Why risk making things weird when it was so much fun the way it was? I’ll never know for sure if she was attracted
to me at all but I am pretty confident that she enjoyed my company. She always seemed at ease around me, like it
was OK to be her goofy self or do well in school because there was no way I was
going to judge her. That tended to make
her pretty attractive too.
7th
grade ended with nothing happening, entirely because I didn’t have the courage
to make it happen, and 8th grade found us with a totally different
set of teachers. We’d occasionally pass
each other in the halls and excitedly say hi, but our paths never really
crossed and we were left with no means to socialize, so I once again found
myself pining for her from afar. Then
one day she pulled a stunt that has stayed with me to this day. Before school started each day the whole
student body congregated in front of the building waiting to be let in for
classes. We all gathered in our social
circles, never really breaking loose to talk to others, me with my nerd
friends, her with whatever cool girls she hung out with. I was standing there talking about Terry
Brooks novels or the latest episode of Fresh Prince of Bel Air, when she walked
up and gave me a pack of watermelon bubble gum.
She remembered that I loved artificially flavored watermelon candy and
wanted to let me know she still thought of me.

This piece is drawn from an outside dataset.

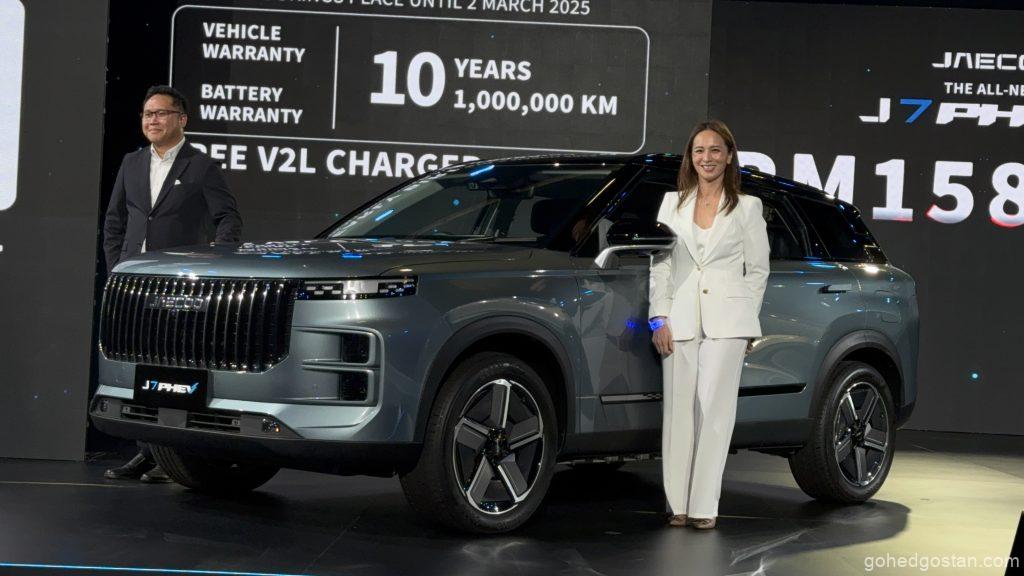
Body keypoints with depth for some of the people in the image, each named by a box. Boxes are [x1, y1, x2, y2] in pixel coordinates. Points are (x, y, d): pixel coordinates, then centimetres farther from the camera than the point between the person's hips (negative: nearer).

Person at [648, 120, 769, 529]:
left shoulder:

And I did… nothing. Looking back
now, it’s hard to imagine a bigger green light, certainly not a stronger sign
of middle school affection, but I was still paralyzed by something. Really, at that point there wasn’t much to
lose. I didn’t see her enough for a
rejection to queer a friendship. And
yet, I couldn’t harness my fear or build up enough courage to just throw myself
out there. I’d like to report that this
was just middle school me, that I overcame my silly fears and learned later in
life to throw myself out there, but at 35 I’m really not that much better at
dating then I was at 13.
It’s a little sad to admit but a
stupid middle school crush has come to epitomize a good portion of my female
relationships; become friends with a girl I’m attracted to, flirt playfully for
years, never have the courage to do anything, spend the rest of my life filled
with questions and regret. This
particular chapter in my love life ends with a fizzle, as way to many of my
love stories do. She wrote her number in
my yearbook at the end of the year and I spent the summer debating over whether
I should call her or not. The next year I
went away to a private high school and never saw her again. Years later, a guy I played baseball with
said he was friends with a girl who knew who I was, Lisa, and that she wanted
to come to a game to see us play. I got
more then a little excited but she never showed up.